Abstract
In 2020, close to 46,000 people died from
suicide in the U.S. Globally, rates of suicide have declined some in the last
20 years − not so for the U.S. In the last two decades, the U.S. has seen more
than a 25% increase in age-adjusted suicide rates. Recent reviews of the sociologically grounded
ecological studies of suicide find jurisdictional divorce and unemployment
rates to be key suicide risk factors.
However, a new vein of this literature is beginning to scrutinize
long-established ecological links based on faulty statistical methodologies
that previously ignored variable non-stationarity and the lack of series
cointegration. The purpose herein is to fully dissect the tenuous ecological
relationships between U.S. annual divorce rates, unemployment rates and suicide
rates using a 53 year non-stationary panel of all 50 states and the District of
Columbia.

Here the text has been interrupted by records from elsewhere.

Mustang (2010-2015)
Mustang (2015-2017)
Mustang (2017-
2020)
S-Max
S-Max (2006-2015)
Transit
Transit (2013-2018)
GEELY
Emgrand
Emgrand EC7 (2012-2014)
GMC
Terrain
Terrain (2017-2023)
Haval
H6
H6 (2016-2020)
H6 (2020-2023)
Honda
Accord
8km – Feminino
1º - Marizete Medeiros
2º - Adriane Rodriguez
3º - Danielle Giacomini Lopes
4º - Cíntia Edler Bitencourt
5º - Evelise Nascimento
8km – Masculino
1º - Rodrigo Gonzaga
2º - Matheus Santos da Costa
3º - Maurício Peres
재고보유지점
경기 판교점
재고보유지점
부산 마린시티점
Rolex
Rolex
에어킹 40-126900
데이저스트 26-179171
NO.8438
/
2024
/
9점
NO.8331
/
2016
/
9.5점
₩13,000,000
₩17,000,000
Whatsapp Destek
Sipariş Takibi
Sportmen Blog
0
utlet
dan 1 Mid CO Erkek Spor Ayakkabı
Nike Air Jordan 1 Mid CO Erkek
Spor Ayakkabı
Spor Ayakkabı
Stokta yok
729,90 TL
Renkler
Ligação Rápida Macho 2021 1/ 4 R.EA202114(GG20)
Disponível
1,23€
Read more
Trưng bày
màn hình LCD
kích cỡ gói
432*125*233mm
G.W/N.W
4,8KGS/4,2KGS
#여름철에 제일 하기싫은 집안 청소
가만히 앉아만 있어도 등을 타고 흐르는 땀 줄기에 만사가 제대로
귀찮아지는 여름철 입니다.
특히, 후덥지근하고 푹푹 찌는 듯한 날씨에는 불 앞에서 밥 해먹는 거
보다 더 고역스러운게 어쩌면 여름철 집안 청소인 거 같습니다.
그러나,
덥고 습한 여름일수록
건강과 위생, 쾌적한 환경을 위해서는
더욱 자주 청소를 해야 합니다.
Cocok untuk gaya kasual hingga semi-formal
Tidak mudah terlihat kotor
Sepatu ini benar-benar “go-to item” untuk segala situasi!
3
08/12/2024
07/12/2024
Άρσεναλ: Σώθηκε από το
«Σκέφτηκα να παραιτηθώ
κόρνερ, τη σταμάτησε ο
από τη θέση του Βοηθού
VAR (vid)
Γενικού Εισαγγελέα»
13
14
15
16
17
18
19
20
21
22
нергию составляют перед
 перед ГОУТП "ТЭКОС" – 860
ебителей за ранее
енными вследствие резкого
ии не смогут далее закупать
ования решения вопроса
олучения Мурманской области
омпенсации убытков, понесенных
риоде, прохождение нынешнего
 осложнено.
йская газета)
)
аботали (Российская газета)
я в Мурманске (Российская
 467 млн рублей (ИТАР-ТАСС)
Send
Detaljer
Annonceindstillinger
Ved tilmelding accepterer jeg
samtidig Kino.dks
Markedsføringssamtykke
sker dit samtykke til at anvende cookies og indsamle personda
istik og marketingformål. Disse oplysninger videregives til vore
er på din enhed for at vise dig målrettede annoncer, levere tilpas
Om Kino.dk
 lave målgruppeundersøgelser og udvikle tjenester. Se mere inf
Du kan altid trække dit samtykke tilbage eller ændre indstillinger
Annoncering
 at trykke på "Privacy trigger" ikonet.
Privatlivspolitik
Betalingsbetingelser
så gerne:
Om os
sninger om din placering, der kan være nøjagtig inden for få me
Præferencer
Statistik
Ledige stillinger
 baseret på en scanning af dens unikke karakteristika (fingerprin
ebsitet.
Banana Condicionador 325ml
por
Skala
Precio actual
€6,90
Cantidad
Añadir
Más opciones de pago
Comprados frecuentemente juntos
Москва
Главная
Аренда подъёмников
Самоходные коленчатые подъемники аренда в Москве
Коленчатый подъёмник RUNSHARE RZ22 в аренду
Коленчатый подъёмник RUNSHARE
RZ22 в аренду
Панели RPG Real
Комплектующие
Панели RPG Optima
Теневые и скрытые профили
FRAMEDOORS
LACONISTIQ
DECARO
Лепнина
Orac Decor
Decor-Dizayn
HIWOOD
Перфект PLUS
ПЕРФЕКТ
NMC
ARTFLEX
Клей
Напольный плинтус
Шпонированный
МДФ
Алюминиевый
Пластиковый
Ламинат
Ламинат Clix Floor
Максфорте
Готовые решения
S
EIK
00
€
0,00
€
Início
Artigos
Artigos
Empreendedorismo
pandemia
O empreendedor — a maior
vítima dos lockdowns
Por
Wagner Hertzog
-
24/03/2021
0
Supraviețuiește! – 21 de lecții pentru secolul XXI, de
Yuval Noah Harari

Results suggest no statistically imperious association, short-run or
long-run, between suicide rates in the U.S. and the long-established risk
factors divorce and unemployment rates. Implications of this dissection
advocate for a shift in research focus to the individual − controlling for
idiosyncratic specific-effects and key social processes.
JEL classification numbers: B55, C18, C49.
Keywords: Suicide rates,
Cointegration, Ecological analysis, Non-stationary panel.